I had never heard of an Evo grill. The pictures show a very pretty piece of equipment that doesn't seem to lend itself very well to the smoking process. Anything is possible though so if you can turn the heat very low on one section of the grill and put your meat on the cooler part and the wood chips on the hot part and then get a dome like on a Weber bbq instead of the low lid shown on the pictures and then figure out the venting strategy and then rig a rack of some kind to put the meat on and then...

On second thought, you've got a high priced specialty piece of equipment. I'd druther use it for its intended purpose.


----------



## crazycat (Jan 28, 2015)

Only paid $500 for it. Use it a lot. I have a smoker, Big green egg, gas grill and also charcoal grill. I'm versed in grilling. I was just asking if anyone had ever try a butt on the EVO. No big deal. I guess I'll be the first to try.
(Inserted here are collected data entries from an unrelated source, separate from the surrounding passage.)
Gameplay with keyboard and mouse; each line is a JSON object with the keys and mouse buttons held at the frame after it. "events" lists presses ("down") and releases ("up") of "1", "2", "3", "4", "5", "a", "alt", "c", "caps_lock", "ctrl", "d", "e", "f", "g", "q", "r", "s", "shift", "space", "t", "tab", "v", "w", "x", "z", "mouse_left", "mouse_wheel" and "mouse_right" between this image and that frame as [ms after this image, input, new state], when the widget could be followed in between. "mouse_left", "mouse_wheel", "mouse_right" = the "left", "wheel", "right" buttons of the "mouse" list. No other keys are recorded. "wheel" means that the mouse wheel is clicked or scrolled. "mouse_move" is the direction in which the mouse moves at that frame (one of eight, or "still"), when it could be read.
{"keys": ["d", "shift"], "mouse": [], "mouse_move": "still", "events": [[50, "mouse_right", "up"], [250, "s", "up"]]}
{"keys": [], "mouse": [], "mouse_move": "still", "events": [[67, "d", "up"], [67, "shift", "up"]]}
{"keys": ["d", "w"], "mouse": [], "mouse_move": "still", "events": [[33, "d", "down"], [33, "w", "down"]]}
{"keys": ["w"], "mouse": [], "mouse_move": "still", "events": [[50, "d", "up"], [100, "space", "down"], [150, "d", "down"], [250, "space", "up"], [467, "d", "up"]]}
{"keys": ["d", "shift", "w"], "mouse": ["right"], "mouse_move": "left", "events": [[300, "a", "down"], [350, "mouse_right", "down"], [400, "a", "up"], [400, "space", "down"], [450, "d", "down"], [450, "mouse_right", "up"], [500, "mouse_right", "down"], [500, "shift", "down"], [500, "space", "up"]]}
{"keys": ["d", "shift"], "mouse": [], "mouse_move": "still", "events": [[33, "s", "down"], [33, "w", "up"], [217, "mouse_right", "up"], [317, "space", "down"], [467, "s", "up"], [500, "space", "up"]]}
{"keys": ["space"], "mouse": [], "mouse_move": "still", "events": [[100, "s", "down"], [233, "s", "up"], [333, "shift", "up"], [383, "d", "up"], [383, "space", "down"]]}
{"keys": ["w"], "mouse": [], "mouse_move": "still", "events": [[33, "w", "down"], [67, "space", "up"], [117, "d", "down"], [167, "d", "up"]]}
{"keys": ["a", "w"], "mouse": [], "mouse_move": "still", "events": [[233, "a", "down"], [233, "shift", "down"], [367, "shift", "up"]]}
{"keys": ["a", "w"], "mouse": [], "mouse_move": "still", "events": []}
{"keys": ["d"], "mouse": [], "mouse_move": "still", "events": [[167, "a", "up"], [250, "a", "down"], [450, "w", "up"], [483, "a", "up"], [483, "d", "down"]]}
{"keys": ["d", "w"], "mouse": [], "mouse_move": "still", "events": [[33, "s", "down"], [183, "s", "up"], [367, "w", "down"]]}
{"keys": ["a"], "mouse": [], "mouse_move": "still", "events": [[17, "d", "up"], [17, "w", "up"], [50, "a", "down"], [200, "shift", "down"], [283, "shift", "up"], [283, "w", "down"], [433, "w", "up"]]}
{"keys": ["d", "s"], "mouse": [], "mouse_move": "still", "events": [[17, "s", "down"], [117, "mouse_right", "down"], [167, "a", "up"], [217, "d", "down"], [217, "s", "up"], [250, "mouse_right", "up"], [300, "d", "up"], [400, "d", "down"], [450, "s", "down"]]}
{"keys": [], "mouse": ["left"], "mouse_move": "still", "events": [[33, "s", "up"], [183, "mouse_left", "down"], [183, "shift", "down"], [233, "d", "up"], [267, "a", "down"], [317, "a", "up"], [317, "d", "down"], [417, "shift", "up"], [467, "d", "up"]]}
Good or bad I'll post a picture.


----------



## CraigC (Jan 28, 2015)

crazycat said:


> Only paid $500 for it. Use it a lot. I have a smoker, Big green egg, gas grill and also charcoal grill. I'm versed in grilling. I was just asking if anyone had ever try a butt on the EVO. No big deal. I guess I'll be the first to try. Good or bad I'll post a picture.



Was that a second hand price or are there new ones in that price range? I have a Horizon 16" Classic, offset that I do my smoking in. My Egg is used mostly for pizzas and roasts or for low and slow that doesn't require smoke. Like Cuban pork roast or cochinita pibil.


----------



## crazycat (Jan 28, 2015)

I bought it second hand. Someone bought it for a wedding reception, in from out of town and did not want to transport it. I got the heads up. Just lucky!


----------



## Whiskadoodle (Jan 28, 2015)

I  see the specs say there are 2 circular heating elements.   You can regulate the heat range depending where you place the roast.   A pork butt is going to give off a lot of juice as it cooks,  so you may want to set the meat rack in a heavy duty foil pan to catch the juices as it cooks.


----------